## Your objective
Every entry is to be returned unchanged, and no picture is to be included.

## Provided information
= = = = =

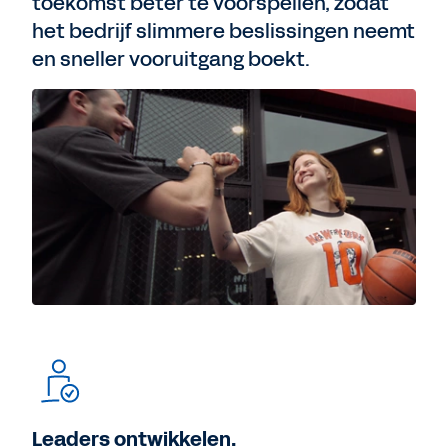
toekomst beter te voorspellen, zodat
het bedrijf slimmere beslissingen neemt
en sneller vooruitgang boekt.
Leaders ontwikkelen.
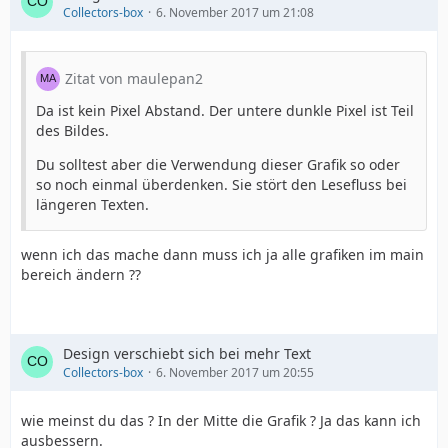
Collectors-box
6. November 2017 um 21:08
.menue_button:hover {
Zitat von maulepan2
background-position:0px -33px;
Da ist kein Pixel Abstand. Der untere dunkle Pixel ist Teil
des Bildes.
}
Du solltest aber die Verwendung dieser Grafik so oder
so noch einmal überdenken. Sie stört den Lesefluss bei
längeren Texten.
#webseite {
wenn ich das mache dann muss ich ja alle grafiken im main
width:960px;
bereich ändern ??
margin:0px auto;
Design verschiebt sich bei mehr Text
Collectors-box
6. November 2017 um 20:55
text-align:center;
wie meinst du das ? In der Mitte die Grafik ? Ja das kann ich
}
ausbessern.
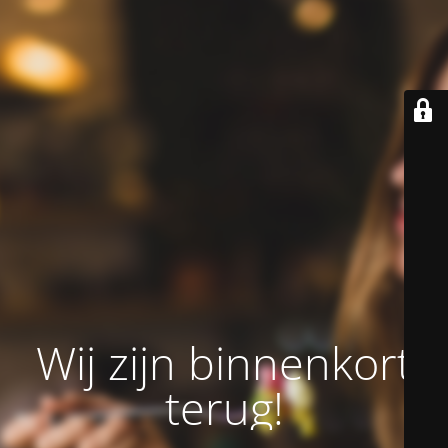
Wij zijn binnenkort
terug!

= = = = =

## Response box
toekomst beter te voorspellen, zodat
het bedrijf slimmere beslissingen neemt
en sneller vooruitgang boekt.
Leaders ontwikkelen.
Collectors-box
6. November 2017 um 21:08
.menue_button:hover {
Zitat von maulepan2
background-position:0px -33px;
Da ist kein Pixel Abstand. Der untere dunkle Pixel ist Teil
des Bildes.
}
Du solltest aber die Verwendung dieser Grafik so oder
so noch einmal überdenken. Sie stört den Lesefluss bei
längeren Texten.
#webseite {
wenn ich das mache dann muss ich ja alle grafiken im main
width:960px;
bereich ändern ??
margin:0px auto;
Design verschiebt sich bei mehr Text
Collectors-box
6. November 2017 um 20:55
text-align:center;
wie meinst du das ? In der Mitte die Grafik ? Ja das kann ich
}
ausbessern.
Wij zijn binnenkort
terug!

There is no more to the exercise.